As far as I understand the serial port so far, transferring data is done over pin 3. As shown here:
There are two things that make me uncomfortable about this. The first is that it seems to imply that the two connected devices agree on a signal speed and the second is that even if they are configured to run at the same speed you run into possible synchronization issues... right? Such things can be handled I suppose but it seems like there must be a simpler method.
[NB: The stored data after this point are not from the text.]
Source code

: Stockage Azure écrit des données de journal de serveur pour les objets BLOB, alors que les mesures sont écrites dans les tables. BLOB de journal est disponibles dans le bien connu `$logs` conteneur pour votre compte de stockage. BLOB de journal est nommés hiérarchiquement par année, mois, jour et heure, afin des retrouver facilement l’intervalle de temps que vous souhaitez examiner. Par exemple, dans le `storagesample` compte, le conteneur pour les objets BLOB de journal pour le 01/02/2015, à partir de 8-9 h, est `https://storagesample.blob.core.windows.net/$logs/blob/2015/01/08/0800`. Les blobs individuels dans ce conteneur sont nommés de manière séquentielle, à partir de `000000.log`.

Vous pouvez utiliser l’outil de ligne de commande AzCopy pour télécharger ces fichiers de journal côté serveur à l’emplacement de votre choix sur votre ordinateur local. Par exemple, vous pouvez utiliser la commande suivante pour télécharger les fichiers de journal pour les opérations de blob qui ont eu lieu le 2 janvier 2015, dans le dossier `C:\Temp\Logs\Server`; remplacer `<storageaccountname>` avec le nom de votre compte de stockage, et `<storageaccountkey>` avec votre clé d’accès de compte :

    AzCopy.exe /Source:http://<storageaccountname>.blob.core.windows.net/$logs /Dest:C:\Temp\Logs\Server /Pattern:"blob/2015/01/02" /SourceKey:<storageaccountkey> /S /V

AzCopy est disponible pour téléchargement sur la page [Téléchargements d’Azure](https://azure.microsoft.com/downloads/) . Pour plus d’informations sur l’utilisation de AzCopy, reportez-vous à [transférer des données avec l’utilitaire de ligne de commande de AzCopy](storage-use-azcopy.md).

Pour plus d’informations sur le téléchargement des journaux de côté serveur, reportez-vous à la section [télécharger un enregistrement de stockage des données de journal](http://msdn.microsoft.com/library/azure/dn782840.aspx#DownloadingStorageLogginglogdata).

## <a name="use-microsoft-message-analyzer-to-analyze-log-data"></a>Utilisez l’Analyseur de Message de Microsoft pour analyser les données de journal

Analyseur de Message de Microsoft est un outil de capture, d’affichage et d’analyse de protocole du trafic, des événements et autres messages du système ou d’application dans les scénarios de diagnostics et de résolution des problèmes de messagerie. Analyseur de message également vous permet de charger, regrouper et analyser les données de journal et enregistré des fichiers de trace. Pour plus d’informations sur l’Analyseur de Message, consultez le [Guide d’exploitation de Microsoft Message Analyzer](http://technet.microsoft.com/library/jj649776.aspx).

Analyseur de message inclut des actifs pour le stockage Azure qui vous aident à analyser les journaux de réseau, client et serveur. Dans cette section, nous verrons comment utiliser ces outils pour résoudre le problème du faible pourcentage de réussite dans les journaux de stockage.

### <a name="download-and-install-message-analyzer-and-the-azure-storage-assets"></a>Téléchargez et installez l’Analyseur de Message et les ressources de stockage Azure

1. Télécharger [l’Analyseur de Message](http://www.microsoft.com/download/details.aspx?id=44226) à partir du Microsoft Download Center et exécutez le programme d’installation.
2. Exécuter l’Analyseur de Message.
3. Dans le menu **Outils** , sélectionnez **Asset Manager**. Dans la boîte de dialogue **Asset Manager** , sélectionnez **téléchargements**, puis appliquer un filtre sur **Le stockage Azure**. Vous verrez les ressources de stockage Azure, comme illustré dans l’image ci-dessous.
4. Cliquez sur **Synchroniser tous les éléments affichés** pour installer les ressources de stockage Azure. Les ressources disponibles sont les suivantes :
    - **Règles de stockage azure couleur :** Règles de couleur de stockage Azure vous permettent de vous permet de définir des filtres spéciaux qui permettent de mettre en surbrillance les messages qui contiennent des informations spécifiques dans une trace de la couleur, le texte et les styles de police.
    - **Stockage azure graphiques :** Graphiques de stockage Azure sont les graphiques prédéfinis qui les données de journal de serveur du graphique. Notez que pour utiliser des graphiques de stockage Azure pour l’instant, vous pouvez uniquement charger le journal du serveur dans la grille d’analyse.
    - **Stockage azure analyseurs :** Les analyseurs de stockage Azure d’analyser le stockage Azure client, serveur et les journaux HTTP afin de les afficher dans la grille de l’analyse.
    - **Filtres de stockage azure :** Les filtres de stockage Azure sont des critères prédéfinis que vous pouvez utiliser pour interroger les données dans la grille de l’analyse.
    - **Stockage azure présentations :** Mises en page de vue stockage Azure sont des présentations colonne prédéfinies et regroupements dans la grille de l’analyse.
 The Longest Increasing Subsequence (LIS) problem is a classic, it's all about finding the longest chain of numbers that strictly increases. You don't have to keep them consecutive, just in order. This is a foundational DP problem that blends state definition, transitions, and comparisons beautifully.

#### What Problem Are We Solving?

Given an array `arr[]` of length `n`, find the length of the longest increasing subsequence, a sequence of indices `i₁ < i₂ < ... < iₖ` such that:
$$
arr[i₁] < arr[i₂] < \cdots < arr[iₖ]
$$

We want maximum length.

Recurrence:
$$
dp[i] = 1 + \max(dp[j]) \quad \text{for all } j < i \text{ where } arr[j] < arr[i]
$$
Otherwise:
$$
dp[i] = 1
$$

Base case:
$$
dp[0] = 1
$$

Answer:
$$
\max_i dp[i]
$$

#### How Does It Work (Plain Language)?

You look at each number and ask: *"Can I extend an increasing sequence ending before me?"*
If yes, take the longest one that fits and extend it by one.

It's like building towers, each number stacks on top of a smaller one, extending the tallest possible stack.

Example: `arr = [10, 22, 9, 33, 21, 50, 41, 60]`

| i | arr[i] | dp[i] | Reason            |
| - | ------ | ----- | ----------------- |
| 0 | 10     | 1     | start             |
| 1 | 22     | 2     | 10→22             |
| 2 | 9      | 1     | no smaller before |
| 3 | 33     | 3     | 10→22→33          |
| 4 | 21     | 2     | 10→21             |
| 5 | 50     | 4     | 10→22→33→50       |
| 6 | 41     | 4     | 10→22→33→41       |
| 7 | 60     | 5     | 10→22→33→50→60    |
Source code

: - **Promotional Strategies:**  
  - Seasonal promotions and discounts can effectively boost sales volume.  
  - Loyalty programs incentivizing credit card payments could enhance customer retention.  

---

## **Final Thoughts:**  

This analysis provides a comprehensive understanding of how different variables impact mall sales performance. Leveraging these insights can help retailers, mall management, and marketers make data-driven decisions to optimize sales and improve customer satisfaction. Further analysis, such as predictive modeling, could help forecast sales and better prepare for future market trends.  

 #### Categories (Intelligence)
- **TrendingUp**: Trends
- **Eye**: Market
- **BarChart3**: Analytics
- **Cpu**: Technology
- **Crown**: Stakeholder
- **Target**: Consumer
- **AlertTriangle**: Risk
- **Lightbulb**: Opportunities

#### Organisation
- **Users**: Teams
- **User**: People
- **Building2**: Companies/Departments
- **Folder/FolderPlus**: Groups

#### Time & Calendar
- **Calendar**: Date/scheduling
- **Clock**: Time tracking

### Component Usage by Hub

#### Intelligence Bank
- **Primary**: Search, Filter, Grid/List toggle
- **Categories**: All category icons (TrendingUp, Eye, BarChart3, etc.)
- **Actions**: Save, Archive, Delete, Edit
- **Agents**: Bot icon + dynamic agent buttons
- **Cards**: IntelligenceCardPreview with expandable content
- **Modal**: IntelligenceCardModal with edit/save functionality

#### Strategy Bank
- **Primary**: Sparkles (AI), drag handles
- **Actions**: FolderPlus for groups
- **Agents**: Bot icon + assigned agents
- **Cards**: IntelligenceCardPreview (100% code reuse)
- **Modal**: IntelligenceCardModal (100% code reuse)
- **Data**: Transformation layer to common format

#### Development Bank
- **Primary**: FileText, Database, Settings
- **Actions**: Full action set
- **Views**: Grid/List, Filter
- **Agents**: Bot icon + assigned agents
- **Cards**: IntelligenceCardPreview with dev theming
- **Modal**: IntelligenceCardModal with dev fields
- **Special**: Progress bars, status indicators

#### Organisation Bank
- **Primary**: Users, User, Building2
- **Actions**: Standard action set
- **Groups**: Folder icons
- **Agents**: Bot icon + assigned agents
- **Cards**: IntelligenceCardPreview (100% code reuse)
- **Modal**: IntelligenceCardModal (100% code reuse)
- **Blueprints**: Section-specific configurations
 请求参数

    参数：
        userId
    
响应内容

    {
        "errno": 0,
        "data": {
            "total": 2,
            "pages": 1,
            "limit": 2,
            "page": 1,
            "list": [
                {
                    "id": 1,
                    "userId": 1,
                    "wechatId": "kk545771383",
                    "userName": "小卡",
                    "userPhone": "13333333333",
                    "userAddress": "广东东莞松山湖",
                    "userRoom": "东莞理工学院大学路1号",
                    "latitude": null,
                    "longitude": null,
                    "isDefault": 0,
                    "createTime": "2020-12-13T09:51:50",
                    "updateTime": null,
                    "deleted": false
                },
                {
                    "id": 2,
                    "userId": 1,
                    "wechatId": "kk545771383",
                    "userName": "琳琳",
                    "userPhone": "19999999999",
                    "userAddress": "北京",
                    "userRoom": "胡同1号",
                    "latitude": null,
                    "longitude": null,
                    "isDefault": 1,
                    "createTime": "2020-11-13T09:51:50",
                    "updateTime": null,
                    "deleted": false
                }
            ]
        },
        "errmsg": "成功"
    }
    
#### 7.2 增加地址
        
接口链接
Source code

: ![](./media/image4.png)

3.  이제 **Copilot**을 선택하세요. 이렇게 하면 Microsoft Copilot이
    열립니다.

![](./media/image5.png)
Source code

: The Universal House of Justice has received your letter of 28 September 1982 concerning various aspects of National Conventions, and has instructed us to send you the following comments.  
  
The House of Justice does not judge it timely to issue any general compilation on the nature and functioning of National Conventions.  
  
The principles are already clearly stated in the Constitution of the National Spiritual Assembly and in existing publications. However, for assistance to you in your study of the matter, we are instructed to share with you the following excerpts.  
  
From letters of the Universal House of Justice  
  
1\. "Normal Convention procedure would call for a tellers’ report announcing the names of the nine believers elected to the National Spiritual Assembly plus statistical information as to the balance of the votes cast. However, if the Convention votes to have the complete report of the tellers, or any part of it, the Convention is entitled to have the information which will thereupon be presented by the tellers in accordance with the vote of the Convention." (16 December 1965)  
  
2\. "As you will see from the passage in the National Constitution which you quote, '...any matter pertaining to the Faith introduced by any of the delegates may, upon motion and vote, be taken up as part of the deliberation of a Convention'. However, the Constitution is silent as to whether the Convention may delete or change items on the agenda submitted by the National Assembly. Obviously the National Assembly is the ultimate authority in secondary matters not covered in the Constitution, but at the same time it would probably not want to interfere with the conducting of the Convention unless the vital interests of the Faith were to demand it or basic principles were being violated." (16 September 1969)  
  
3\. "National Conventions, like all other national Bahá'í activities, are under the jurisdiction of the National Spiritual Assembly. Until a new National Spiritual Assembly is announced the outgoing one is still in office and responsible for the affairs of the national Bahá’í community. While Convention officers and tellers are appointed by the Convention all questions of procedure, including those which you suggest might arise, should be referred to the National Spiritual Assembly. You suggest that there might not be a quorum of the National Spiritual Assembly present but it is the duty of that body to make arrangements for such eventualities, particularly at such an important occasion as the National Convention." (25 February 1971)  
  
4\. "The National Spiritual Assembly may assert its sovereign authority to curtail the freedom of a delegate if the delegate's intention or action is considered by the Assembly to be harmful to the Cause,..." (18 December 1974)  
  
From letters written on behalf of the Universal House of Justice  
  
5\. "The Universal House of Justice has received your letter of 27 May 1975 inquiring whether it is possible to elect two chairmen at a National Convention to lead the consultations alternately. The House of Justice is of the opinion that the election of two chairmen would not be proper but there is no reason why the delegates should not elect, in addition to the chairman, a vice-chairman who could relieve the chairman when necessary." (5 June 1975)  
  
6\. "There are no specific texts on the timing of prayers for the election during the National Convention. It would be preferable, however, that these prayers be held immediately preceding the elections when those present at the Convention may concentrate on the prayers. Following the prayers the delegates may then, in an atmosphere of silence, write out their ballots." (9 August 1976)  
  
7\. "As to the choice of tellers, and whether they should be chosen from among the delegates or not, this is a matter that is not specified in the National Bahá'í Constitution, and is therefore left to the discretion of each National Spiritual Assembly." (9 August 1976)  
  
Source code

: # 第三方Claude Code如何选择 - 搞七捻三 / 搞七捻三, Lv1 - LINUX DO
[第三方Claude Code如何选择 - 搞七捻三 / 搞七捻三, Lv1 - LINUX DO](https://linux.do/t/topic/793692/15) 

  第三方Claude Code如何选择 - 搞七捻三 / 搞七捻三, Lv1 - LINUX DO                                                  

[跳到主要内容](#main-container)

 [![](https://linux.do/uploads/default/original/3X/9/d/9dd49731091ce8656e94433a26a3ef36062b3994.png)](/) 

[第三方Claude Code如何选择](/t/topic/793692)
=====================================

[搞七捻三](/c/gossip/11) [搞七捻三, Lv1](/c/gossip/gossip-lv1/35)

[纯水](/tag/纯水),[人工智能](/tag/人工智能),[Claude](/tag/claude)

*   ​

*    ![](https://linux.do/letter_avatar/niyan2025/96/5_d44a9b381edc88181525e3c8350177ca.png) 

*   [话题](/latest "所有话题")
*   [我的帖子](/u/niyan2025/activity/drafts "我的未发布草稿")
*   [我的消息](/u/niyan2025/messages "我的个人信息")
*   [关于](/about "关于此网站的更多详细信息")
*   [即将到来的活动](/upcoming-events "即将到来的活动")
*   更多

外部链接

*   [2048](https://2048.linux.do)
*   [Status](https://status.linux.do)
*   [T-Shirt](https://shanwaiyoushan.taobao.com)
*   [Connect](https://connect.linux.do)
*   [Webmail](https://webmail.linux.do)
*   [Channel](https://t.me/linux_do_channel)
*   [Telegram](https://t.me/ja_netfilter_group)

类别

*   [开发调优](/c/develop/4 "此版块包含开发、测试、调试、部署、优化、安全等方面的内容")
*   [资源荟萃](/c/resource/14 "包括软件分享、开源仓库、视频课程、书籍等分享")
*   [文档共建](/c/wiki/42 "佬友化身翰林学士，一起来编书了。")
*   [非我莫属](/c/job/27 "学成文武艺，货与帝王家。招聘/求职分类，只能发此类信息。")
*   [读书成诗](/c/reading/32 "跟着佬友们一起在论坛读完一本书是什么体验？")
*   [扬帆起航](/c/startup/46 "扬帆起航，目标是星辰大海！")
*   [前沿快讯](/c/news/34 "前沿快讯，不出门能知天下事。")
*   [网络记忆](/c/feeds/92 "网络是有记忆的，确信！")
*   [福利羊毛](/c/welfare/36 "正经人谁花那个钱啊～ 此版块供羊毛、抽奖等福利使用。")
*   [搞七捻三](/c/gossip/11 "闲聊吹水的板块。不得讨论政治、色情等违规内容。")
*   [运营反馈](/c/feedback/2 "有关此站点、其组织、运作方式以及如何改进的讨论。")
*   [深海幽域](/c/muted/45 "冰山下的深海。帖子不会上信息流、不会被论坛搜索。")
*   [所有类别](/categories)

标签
What seems like a better approach to me would be to have one of the serial port pins send a pulse that indicates that the next bit is ready to be stored. So if we're hooking these pins up to a shift register we basically have: (some pulse pin)->clk, tx->d
Is this a common practice? Is there some reason not to do this?
EDIT
Mike shouldn't have deleted his answer. This I2C (2 pin serial) approach seems fairly close to what I did. The serial port doesn't have a clock you're right nobugz but that's basically what I've done. See here:
private void SendBytes(byte[] data)
{
int baudRate = 0;
int byteToSend = 0;
int bitToSend = 0;
byte bitmask = 0;
byte[] trigger = new byte[1];
trigger[0] = 0;
SerialPort p;
try
{
p = new SerialPort(cmbPorts.Text);
}
catch
{
return;
}
if (!int.TryParse(txtBaudRate.Text, out baudRate)) return;
if (baudRate < 100) return;
p.BaudRate = baudRate;
for (int index = 0; index < data.Length * 8; index++)
{
byteToSend = (int)(index / 8);
bitToSend = index - (byteToSend * 8);
bitmask = (byte)System.Math.Pow(2, bitToSend);
p.Open();
p.Parity = Parity.Space;
p.RtsEnable = (byte)(data[byteToSend] & bitmask) > 0;
s = p.BaseStream;
s.WriteByte(trigger[0]);
p.Close();
}
}
Before anyone tells me how ugly this is or how I'm destroying my transfer speeds my quick answer is I don't care about that. My point is this seems much much simpler than the method you described in your answer nobugz. And it wouldn't be as ugly if the .Net SerialPort class gave me more control over the pin signals. Are there other serial port APIs that do?